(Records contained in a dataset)
►

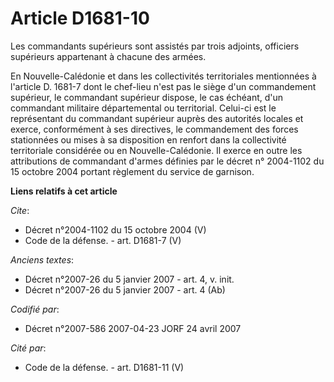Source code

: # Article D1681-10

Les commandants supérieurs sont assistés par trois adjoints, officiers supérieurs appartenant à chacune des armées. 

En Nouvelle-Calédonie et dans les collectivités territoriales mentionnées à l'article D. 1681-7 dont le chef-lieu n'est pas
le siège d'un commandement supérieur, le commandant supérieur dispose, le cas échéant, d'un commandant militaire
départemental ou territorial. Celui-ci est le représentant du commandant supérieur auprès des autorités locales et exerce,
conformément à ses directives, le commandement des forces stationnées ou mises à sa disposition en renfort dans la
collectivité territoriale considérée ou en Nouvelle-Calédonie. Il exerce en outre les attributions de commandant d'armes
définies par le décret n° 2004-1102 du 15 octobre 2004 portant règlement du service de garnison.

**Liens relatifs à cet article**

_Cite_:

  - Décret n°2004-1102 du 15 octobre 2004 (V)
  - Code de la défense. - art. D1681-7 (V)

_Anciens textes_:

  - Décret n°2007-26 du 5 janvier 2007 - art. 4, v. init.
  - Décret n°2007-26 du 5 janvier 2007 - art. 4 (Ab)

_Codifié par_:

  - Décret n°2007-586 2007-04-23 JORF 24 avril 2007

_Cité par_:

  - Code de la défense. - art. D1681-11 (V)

◄
►

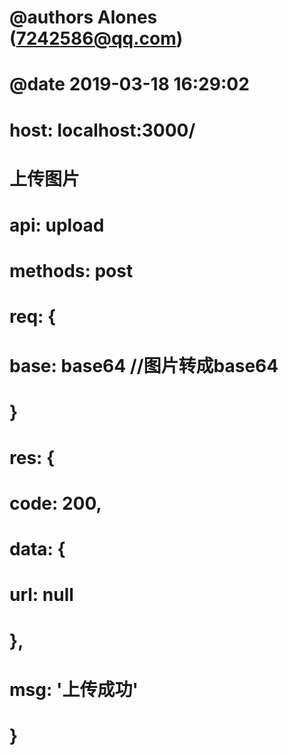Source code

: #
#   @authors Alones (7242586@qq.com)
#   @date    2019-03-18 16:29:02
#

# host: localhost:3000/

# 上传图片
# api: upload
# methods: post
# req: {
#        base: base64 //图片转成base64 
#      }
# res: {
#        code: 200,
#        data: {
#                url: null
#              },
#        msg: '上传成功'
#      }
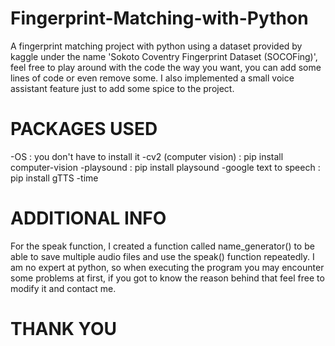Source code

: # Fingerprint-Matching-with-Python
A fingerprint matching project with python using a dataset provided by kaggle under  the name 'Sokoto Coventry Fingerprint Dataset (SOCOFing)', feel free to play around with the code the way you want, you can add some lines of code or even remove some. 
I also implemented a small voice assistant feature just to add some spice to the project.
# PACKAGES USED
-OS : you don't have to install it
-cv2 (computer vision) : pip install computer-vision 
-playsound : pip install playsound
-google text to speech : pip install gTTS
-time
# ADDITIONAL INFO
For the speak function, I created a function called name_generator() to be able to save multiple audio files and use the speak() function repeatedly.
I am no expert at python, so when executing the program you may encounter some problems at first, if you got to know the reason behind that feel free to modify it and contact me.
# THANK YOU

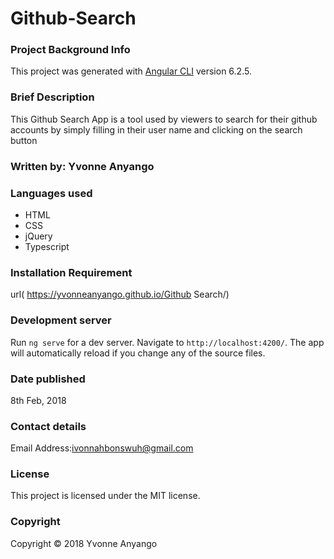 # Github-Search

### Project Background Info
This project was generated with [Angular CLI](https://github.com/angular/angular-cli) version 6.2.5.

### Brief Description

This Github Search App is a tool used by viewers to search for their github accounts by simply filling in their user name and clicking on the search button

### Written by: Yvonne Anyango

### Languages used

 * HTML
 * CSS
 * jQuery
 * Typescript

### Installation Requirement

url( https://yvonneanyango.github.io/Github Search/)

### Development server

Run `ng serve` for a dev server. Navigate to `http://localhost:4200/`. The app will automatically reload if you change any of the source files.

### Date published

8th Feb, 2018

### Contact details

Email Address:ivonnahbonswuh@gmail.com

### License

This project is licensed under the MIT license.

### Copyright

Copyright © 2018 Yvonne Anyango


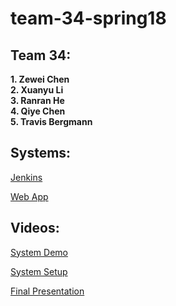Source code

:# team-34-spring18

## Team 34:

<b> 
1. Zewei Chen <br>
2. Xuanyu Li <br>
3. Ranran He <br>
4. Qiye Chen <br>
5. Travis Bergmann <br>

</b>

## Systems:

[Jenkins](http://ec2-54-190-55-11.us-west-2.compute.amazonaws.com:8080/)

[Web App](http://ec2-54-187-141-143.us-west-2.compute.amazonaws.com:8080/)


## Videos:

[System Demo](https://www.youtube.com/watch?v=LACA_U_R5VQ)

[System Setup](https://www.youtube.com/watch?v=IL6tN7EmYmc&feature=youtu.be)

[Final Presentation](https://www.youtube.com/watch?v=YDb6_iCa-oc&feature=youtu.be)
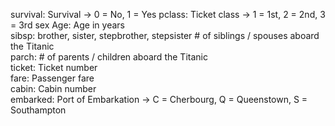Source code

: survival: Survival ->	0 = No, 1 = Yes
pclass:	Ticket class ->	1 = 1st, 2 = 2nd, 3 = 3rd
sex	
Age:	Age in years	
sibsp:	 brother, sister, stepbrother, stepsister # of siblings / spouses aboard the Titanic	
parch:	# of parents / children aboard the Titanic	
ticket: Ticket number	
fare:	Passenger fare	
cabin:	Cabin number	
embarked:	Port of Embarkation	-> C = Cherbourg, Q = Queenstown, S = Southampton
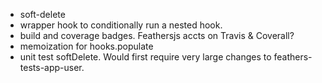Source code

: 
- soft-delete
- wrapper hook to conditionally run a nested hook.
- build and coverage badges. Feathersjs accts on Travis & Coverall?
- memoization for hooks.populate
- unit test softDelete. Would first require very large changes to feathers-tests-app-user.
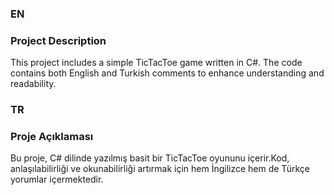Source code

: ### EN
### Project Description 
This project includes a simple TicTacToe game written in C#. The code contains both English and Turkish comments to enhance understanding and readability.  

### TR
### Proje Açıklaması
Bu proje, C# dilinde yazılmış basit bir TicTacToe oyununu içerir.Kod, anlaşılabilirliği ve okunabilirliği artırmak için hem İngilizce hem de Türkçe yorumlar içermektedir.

◄

*Task*:
Please show every line of the entries above that contains the word "octobre".

*Result of the exercise*:
définies par le décret n° 2004-1102 du 15 octobre 2004 portant règlement du service de garnison.
  - Décret n°2004-1102 du 15 octobre 2004 (V)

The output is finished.